Seven Miracles - Pt 20

No wisdom, no understanding, no counsel can avail against the Lord. The horse is made ready for the day of battle, but the victory belongs to the Lord. (Proverbs 21:30-31 ESV).
Yesterday we saw the first reason why Jesus healed this blind man with mud he mixed on the Sabbath. Today we see the second reason for the mud. It is to show that God usually uses means in doing his wonderful works in this world. Jesus could have simply spoken and the man’s eyes would have been opened. However, we see most of the wonders of God in the Old Testament were brought about by the use of human means. This is the meaning of our reading today.
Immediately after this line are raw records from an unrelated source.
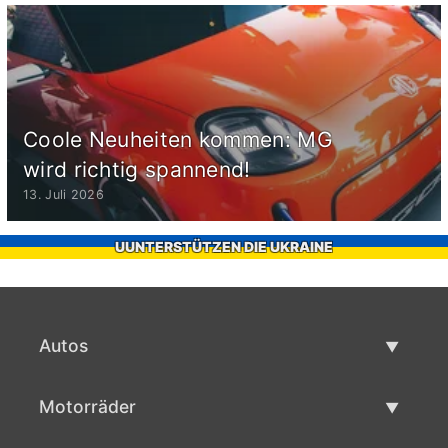
Coole Neuheiten kommen: MG
wird richtig spannend!
13. Juli 2026
UUNTERSTÜTZEN DIE UKRAINE
Autos
Gebrauchtwagen
Motorräder
Autoverkauf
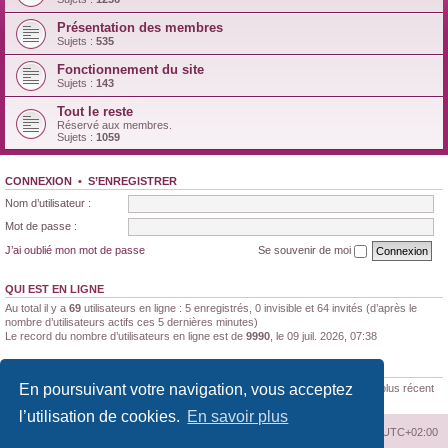
Présentation des membres
Sujets :
535
Fonctionnement du site
Sujets :
143
Tout le reste
Réservé aux membres.
Sujets :
1059
CONNEXION
•
S’ENREGISTRER
Nom d’utilisateur :
Mot de passe :
J’ai oublié mon mot de passe
Se souvenir de moi
QUI EST EN LIGNE
Au total il y a
69
utilisateurs en ligne : 5 enregistrés, 0 invisible et 64 invités (d’après le
nombre d’utilisateurs actifs ces 5 dernières minutes)
Le record du nombre d’utilisateurs en ligne est de
9990
, le 09 juil. 2026, 07:38
STATISTIQUES
En poursuivant votre navigation, vous acceptez
188170
messages •
11347
sujets •
1522
membres • Le membre enregistré le plus récent
est
Brunaldi21
.
l’utilisation de cookies.
En savoir plus
Index du forum
Supprimer les cookies
Heures au format
UTC+02:00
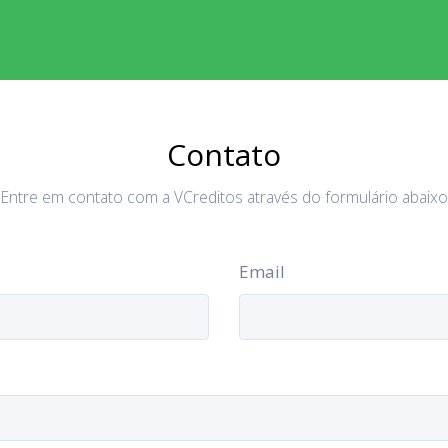
Contato
Entre em contato com a VCreditos através do formulário abaixo
Email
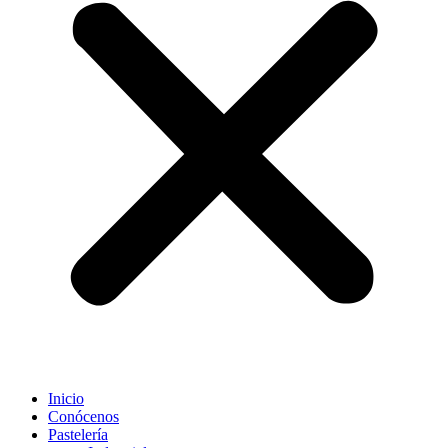
Inicio
Conócenos
Pastelería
Solomon reminds us that “the horse is made ready for the day of battle, but the victory belongs to the Lord.” God is decisive in the victory, but he uses means. He doesn’t need the horse, but he uses the horse. You see, there is some truth to “an apple a day makes the doctor stay away.” Thin for a moment about the bigger picture of the truth revealed in Jesus using the common mud to heal the blind man. This means that God does not reject the physical world he has made. He uses the means of food to sustain life. And, he uses a thousand remedies to bring about healing, from sleep to penicillin, from Riboflavin to radiation, from sunshine on the skin to cough syrup for the throat. And lest you think this removes the mystery of God’s wonderful work, consider boring down through layer after layer after layer of physical causes for why antibiotics work against strep. Forty or fifty layers down into the molecular, subatomic activities of the smallest particles, or non-particles, there comes a point where there is no explanation inside this closed material system. The final explanation is always God. And if our hearts are alive and humble and worshipful, we will not stop until we see God at the bottom of everything. It is no small thing, to believe that God uses means to accomplish his purposes. Jesus used mud. Then, Jesus sends him away to wash in the pool of Siloam. The name of the pool meant sent and John bothered to point that out. Perhaps because the reason the pool was called Sent is that the water in the pool was sent there by stream from a distant spring. In pointing this out, Jesus may have been making a comparison between the pool called “Sent” and himself as the one “sent” from the Father as the living water (cf. John 4:10-11). If that’s right, then the water signifies not just cleansing; and, it is not just healing, but life. When you meet Jesus and receive him for who he is, you live, and you see, and you begin to be healed, and will be healed completely before he is done with us at the resurrection.